- Exercise description: Extract the source text from each of the records below and reproduce every line without any change.

※

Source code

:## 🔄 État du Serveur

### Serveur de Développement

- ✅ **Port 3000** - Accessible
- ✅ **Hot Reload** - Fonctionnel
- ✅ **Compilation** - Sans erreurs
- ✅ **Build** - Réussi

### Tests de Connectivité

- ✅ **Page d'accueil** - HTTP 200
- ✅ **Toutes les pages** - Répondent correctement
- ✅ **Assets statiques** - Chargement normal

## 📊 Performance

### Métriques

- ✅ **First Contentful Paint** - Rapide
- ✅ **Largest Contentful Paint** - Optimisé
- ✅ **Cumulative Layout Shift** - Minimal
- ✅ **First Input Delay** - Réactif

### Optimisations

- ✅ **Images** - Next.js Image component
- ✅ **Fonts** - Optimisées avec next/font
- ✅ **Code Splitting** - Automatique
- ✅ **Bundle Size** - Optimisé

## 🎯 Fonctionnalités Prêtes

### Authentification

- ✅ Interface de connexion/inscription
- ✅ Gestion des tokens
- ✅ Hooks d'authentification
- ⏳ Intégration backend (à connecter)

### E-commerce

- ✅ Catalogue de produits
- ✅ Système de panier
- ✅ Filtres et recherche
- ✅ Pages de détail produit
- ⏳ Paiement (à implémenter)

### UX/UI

※

- Written answer:
Source code

:## 🔄 État du Serveur

### Serveur de Développement

- ✅ **Port 3000** - Accessible
- ✅ **Hot Reload** - Fonctionnel
- ✅ **Compilation** - Sans erreurs
- ✅ **Build** - Réussi

### Tests de Connectivité

- ✅ **Page d'accueil** - HTTP 200
- ✅ **Toutes les pages** - Répondent correctement
- ✅ **Assets statiques** - Chargement normal

## 📊 Performance

### Métriques

- ✅ **First Contentful Paint** - Rapide
- ✅ **Largest Contentful Paint** - Optimisé
- ✅ **Cumulative Layout Shift** - Minimal
- ✅ **First Input Delay** - Réactif

### Optimisations

- ✅ **Images** - Next.js Image component
- ✅ **Fonts** - Optimisées avec next/font
- ✅ **Code Splitting** - Automatique
- ✅ **Bundle Size** - Optimisé

## 🎯 Fonctionnalités Prêtes

### Authentification

- ✅ Interface de connexion/inscription
- ✅ Gestion des tokens
- ✅ Hooks d'authentification
- ⏳ Intégration backend (à connecter)

### E-commerce

- ✅ Catalogue de produits
- ✅ Système de panier
- ✅ Filtres et recherche
- ✅ Pages de détail produit
- ⏳ Paiement (à implémenter)

### UX/UI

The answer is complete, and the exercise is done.